But neither Griff nor the old lady of the Manor thought of coming evil. They walked far and wide by day, and at night they chatted of old times, of new endeavours, by the parlour fire. The itch for work, too, was taking a surer hold of Griff, and he was well satisfied with the progress of his picture. Autumn had long ago failed to winter, and the moors were looking their best; the heather had lost its gaudy raiment of purple, and stretched away in patches of rusty brown, of sober red, that fitted better with its savage dignity. Overhead, on the fine days, were wonderful shifting tints of sapphire and clear-cut green, with sunsets that stretched, purple and crimson, along half the horizon edge; then, again, the wind would shift to rain, and the sullen banks of yellow would come crowding across the sky from over Ling Crag, and the tremor and stress of storm would sweep into the man's heart. And all the while the woman across the moor grew dearer to him; she was part and parcel of the heath he loved, the sunsets that fired him to endeavour, the wind that made him drunker than wine could ever do. If he failed to look at the situation squarely, it was because Kate was always there, to be seen whenever the wish moved him; had a rival stepped in, or had she left Marshcotes for a space, Griff would better have understood it all.
Kate Strangeways, too, began to find heart again, began to feel the old use of her limbs and the old relish for a gale; she wondered, now and then, what had wrought this change in her, but it was long ere she was brought to confess that she counted the days between visit and visit of a man who had troubled himself to bring fresh interest into her dull round of care. Her manner towards her husband changed; she found courage to fight him, and she conquered; she furbished up a little bedroom facing south, and maintained her rights of property therein, and did not stop to inquire what instinct prompted her to privacy.
As for Joe, he got drunk oftener nowadays; his will held altogether too much parley with the shadowy places, and, as a consequence, he blustered more and was less capable than ever of backing up his bluster. Just once he tried to trespass on Kate's private domain; it was a night of late November, and he had sat up chatting with Hannah, the maid-of-all-work, after his wife had gone to bed. Hannah was even a little sourer than her wont, and she gave Strangeways a lengthy account of young Lomax's comings and goings.

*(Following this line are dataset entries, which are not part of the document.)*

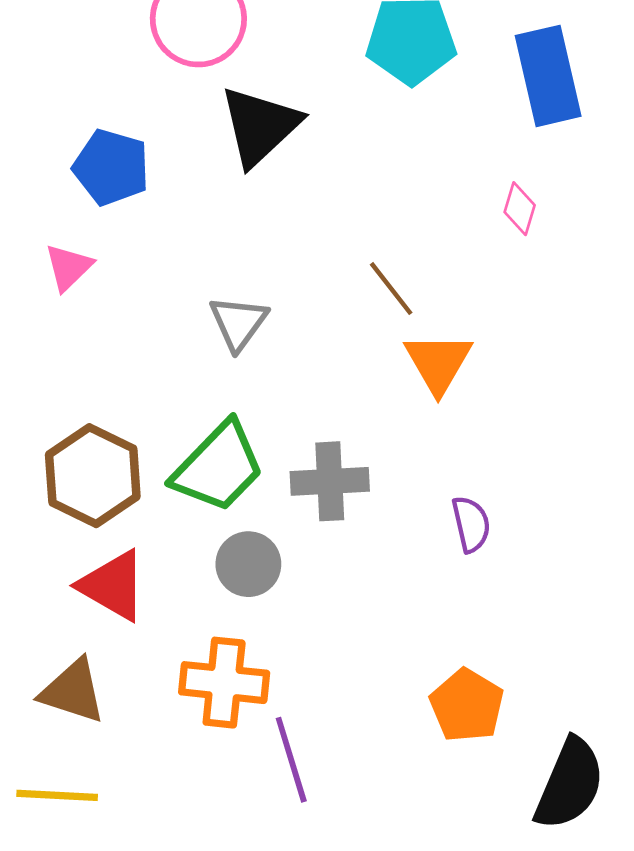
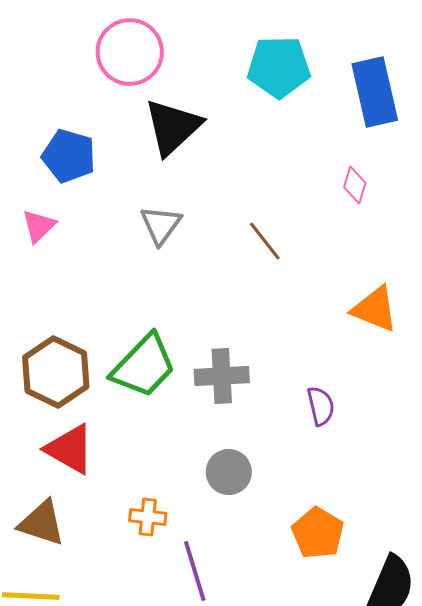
gray triangle: (238, 323) -> (161, 225), moved
orange triangle: (438, 363) -> (375, 309), moved, turned -38
gray circle: (248, 564) -> (229, 472), moved
orange cross: (224, 683) -> (148, 517), size x0.6

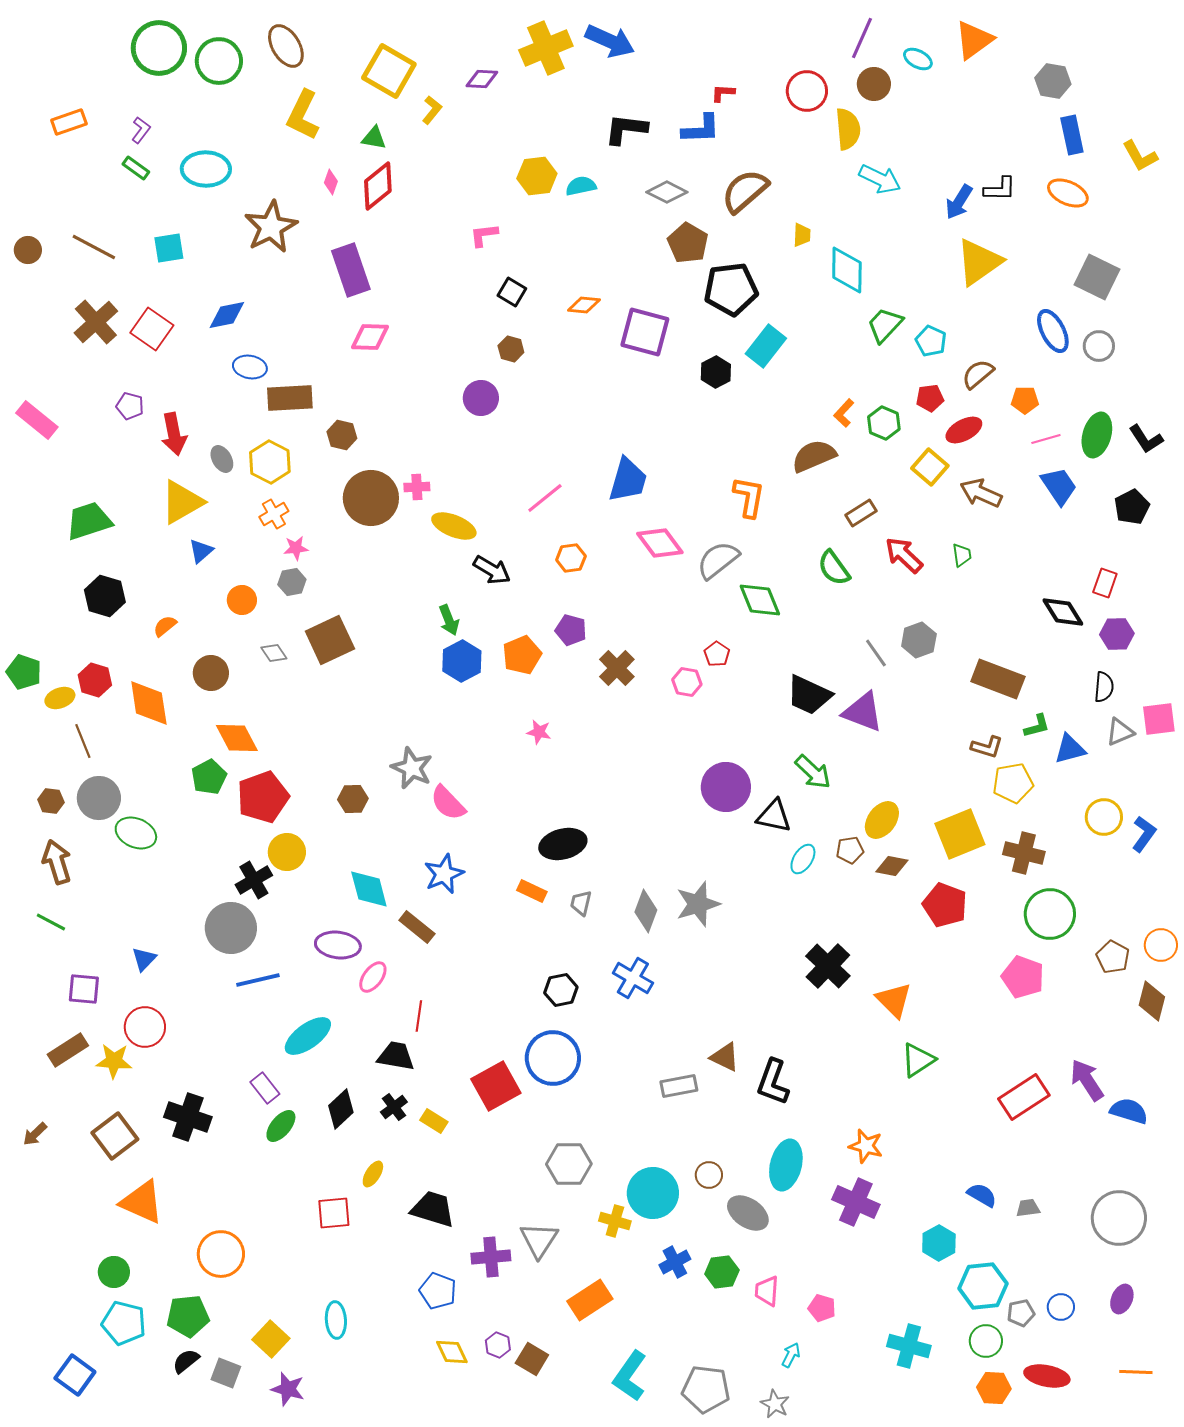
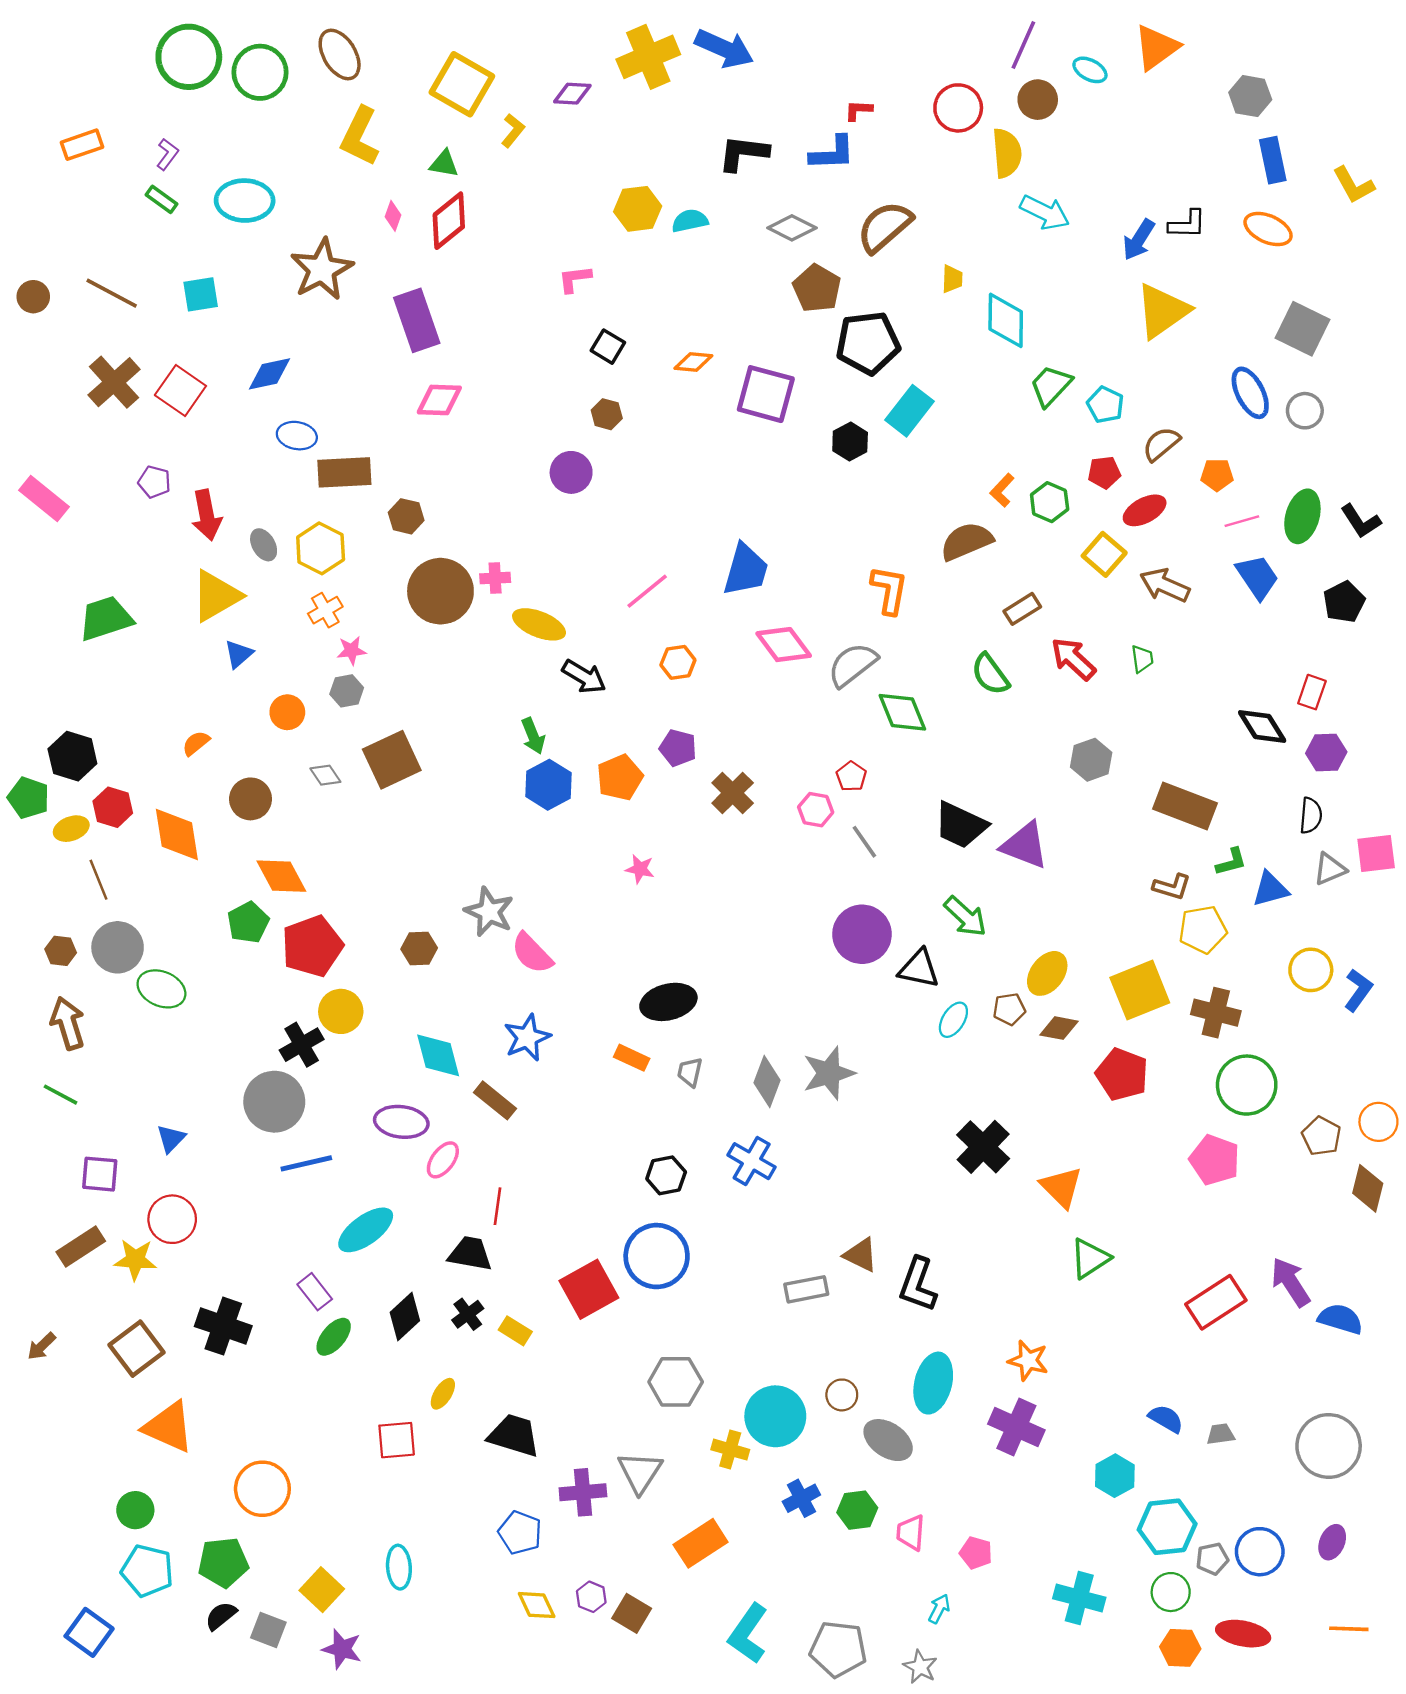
black hexagon: (105, 596) -> (72, 756), moved
gray line: (876, 653) -> (864, 842), moved
blue circle: (1061, 1307) -> (1260, 1552), size x1.5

"I'd be shamed, if I war a man, to put up wi' my wife's hoity-toity ways, same as tha does," she snarled, with a freedom born of the sense that she was talking to one of her own class. "She mun sleep i' her own bedroom, mun she? Happen there's more i' that nor there seems, if tha'd getten a couple of een i' thy heäd."
"What dost 'a meän? Come, out wi' it; I cannot abide thy ins an' thy outs, an' thy shammocky ways o' talk. There's no mouse-holes about me, an' I look to find other fowk talking fair an' square. What dost 'a meän, woman?"
"Nay, if tha cannot guess, it's noan for a honest woman to tell thee. Didn't I say 'at young Lummax comes an' goes for all th' world as if he war th' maister? If that isn't enow, I'd like to know what is?"
Joe brought the bowl of his pipe down hard on the grate and smashed it.
"She shall shift her quarters to-neet, or I'll shift mine," he muttered.
"Fine talking," sneered Hannah.
"Hod thy whisht, wench! I tell thee I'll teach the wife to come it ower me; ay, that I will," said Joe, doggedly. He kicked off his boots and went shambling up the stairs; tried the handle of Kate's door, and found it locked; swore at her and commanded her to open. She did open at last, and stood on the threshold. She had taken off the bodice of her dress, and her bust and beautiful bare arms showed faintly by light of the candle behind her. Joe, despite his sodden state, felt something of the old desire as his eyes took in the contour of her figure.